Her book "Teaching Shakespeare with Interactive Digital Editions" is forthcoming in the Cambridge University Press’s Elements series. A Fulbright Scholar and education specialist, Turchi holds an EdD from Appalachian State University and an MEd from National Louis University.
Sarah Viren, assistant professor (creative writing)
Viren is an assistant professor in the Department of English, formerly with ASU's College of Integrative Sciences and Arts. She is author of the award-winning essay collection “Mine” (2018) and translator from Spanish of the novella “Córdoba Skies” (2016) by Argentine author Federico Falco. She was a finalist for the National Magazine Award for her essay "The Accusation," published in The New York Times Magazine in 2020. Her memoir, “To Name the Bigger Lie,” is forthcoming from Scribner, and her co-edited essay anthology “The Great American Essay” is forthcoming from Mad Creek Books. This fall, Viren is teaching ENG 288, a beginning fiction workshop for ASU Online students, and a special topics course ENG 394: “The Art of True Crime” on the Tempe campus.
Viren’s work has been supported by a National Endowment for the Arts fellowship, a Kerouac House residency and a Fulbright Student Grant to Colombia. She earned a PhD in English literature and comparative literature from Texas Tech University and a Master of Fine Arts in nonfiction writing from the University of Iowa.
Kyle Grant Wilson, lecturer (Writing Programs)

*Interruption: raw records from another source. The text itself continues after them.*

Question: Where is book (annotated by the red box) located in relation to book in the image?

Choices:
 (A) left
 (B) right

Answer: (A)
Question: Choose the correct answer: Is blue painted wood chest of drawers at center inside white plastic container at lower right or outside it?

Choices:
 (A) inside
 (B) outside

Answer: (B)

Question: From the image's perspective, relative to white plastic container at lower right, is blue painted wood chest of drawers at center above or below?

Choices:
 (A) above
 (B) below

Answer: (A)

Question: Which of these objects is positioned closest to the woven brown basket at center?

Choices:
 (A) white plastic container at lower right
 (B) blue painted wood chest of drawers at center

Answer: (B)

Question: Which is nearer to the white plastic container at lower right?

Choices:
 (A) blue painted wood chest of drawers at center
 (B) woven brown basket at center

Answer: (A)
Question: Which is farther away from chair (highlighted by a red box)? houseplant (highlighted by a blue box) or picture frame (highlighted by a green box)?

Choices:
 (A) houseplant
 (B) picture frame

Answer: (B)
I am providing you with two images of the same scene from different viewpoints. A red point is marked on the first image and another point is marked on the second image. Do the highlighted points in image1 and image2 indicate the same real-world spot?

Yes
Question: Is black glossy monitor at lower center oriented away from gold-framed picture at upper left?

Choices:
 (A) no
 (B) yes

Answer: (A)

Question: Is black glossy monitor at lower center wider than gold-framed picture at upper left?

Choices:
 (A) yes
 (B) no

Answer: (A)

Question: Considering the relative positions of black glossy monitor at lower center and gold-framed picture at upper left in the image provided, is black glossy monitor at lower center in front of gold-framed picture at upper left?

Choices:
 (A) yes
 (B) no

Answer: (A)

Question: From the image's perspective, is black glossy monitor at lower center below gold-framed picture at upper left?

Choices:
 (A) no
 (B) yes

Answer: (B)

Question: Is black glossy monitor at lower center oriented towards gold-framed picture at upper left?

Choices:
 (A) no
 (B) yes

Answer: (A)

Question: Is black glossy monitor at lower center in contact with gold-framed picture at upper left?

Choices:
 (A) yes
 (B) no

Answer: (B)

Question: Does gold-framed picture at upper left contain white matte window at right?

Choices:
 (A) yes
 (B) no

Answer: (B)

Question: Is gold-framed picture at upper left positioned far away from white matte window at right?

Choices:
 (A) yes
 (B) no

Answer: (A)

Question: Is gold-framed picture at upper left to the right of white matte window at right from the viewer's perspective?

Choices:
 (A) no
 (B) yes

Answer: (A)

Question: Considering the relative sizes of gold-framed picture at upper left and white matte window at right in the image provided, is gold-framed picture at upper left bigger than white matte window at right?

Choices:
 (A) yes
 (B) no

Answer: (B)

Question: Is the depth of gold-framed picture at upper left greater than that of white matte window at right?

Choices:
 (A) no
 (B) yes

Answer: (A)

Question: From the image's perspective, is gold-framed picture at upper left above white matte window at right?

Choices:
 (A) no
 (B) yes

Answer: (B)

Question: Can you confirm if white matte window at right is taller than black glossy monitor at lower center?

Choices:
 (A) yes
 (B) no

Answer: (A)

Wilson is Diné (Navajo) from Fort Defiance, Arizona. This is his 23rd year teaching at the university, most recently as an instructional professional in English. Wilson’s appointment as a lecturer will enable him to focus more fully on his role as Indigenous rhetoric coordinator for Writing Programs, a role he relishes. Indigenous rhetoric sections of first-year composition (ENG 101/102) are a fusion of American Indian studies and writing instruction, traversing topics such as Indigenous decolonization, self-identification, acculturation and voices from the periphery for empowerment. Wilson founded and directs Project Communal Effort at ASU, a student-run group that organizes fundraisers to benefit local Indigenous families facing disparities.
Wilson publishes on the themes of Indigenous identities and decolonization, and his poems have been published in Rattle, Arizona Highways, The Arizona Republic, Red Ink and more. He serves on The College of Liberal Arts and Sciences Dean’s Advisory Council on equity, diversity and inclusion and is honors faculty in Barrett, The Honors College at ASU. He is a poet and earned his Master of Fine Arts in creative writing at ASU.